Exile & Austerity, Montreal, Night 86

I’m in voluntary exile this summer. In so many small ways, though, my exile can be traced to my own brokenness, a “personal” narrative that is also constructed by the contemporary social conditions, which in turn are shaped by the “catastrophe” of history. Thus I experience a twist on another Améry essay, ”The Necessity and Impossibility of Being a Jew”: the necessity and impossibility of being at home in this world.
Exile & Austerity, Montreal, Night 86
by Cindy Milstein
Outside the Circle
July 18, 2012
I’ve been thinking a lot lately of home, history, and exile, and the intertwining legacies between them. Of the wreckage.
I’m in voluntary exile this summer. In so many small ways, though, my exile can be traced to my own brokenness, a “personal” narrative that is also constructed by the contemporary social conditions, which in turn are shaped by the “catastrophe” of history. Thus I experience a twist on another Améry essay, ”The Necessity and Impossibility of Being a Jew”: the necessity and impossibility of being at home in this world.

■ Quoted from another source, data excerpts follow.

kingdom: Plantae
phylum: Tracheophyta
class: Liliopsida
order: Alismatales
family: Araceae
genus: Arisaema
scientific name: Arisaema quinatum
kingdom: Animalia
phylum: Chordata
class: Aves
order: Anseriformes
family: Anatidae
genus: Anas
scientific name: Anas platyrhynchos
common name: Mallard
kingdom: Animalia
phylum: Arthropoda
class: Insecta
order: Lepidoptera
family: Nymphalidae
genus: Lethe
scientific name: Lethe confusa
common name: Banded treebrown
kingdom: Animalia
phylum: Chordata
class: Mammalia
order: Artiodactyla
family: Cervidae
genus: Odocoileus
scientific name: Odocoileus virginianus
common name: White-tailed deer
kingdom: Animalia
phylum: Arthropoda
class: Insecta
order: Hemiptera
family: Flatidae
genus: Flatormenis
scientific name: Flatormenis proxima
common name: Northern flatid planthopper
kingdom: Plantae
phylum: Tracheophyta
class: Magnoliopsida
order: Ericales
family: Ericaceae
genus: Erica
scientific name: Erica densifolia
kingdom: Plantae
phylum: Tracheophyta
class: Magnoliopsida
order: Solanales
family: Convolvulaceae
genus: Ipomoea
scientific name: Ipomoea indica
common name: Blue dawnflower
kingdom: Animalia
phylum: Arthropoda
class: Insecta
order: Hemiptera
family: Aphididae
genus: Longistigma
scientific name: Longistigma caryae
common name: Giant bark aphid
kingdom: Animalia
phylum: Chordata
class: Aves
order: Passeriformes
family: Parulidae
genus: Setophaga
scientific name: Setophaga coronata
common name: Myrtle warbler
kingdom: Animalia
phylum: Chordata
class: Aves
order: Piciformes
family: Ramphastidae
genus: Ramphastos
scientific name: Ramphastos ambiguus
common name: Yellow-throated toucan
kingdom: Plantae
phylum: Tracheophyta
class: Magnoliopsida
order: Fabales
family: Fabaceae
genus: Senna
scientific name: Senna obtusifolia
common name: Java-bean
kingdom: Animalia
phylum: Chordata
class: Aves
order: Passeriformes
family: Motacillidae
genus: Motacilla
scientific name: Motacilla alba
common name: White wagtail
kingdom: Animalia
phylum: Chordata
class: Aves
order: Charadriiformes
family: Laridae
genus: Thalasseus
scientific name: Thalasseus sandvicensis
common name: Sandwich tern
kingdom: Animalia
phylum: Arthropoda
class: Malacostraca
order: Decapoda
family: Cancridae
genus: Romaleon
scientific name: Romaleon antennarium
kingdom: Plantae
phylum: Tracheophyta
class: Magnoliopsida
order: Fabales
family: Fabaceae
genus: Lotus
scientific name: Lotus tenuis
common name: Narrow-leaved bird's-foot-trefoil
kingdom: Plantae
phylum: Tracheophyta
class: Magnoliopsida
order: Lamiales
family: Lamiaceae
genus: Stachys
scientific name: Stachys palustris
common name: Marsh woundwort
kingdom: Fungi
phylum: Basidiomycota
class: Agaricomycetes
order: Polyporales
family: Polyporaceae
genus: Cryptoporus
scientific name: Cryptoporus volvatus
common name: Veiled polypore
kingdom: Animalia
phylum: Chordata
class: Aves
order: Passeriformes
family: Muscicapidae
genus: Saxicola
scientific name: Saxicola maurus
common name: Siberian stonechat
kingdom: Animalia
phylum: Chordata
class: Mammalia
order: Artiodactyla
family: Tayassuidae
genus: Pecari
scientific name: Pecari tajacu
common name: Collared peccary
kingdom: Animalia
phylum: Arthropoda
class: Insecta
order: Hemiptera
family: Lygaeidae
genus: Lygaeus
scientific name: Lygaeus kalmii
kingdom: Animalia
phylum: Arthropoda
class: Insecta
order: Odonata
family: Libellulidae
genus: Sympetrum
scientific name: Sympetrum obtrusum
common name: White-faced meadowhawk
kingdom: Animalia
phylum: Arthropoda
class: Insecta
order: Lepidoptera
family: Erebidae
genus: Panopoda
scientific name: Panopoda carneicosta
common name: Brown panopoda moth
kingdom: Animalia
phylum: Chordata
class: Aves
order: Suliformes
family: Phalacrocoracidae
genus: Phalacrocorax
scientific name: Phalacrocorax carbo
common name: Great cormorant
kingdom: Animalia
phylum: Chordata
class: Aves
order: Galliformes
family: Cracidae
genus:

His essay speaks volumes to me, a godless Jew, in the wreckage of the Holocaust (which Améry survived and didn’t survive) and the state of Israel. As an assimilated Jew prior to the Shoah, Améry had no relationship to Judaism and didn’t identify with being Jewish; with the onset of National Socialism, he couldn’t avoid being Jewish, or rather, it picked him out, tortured him, and put him in a concentration camp; after the Holocaust, he conjectures, it’s both necessary to embrace our histories and impossible to do so. “With Jews as Jews I share practically nothing: no language and no cultural tradition . . . for me, being a Jew means feeling the tragedy of yesterday as an inner oppression. On my left forearm I bear the Auschwitz number; it reads more briefly than . . . the Talmud and yet provides more thorough information.” Hence his further query, in another essay in his collection At the Mind’s Limits, “How much home does a person need?” after he and millions of othered Others — Jews, Roma, queers, those considered mentally or physically impaired, and more — were forcibly exiled, and if not annihilated physically, then annihilated culturally, emotionally, materially. Their communities and worlds, often even a memory of them, were forever gone.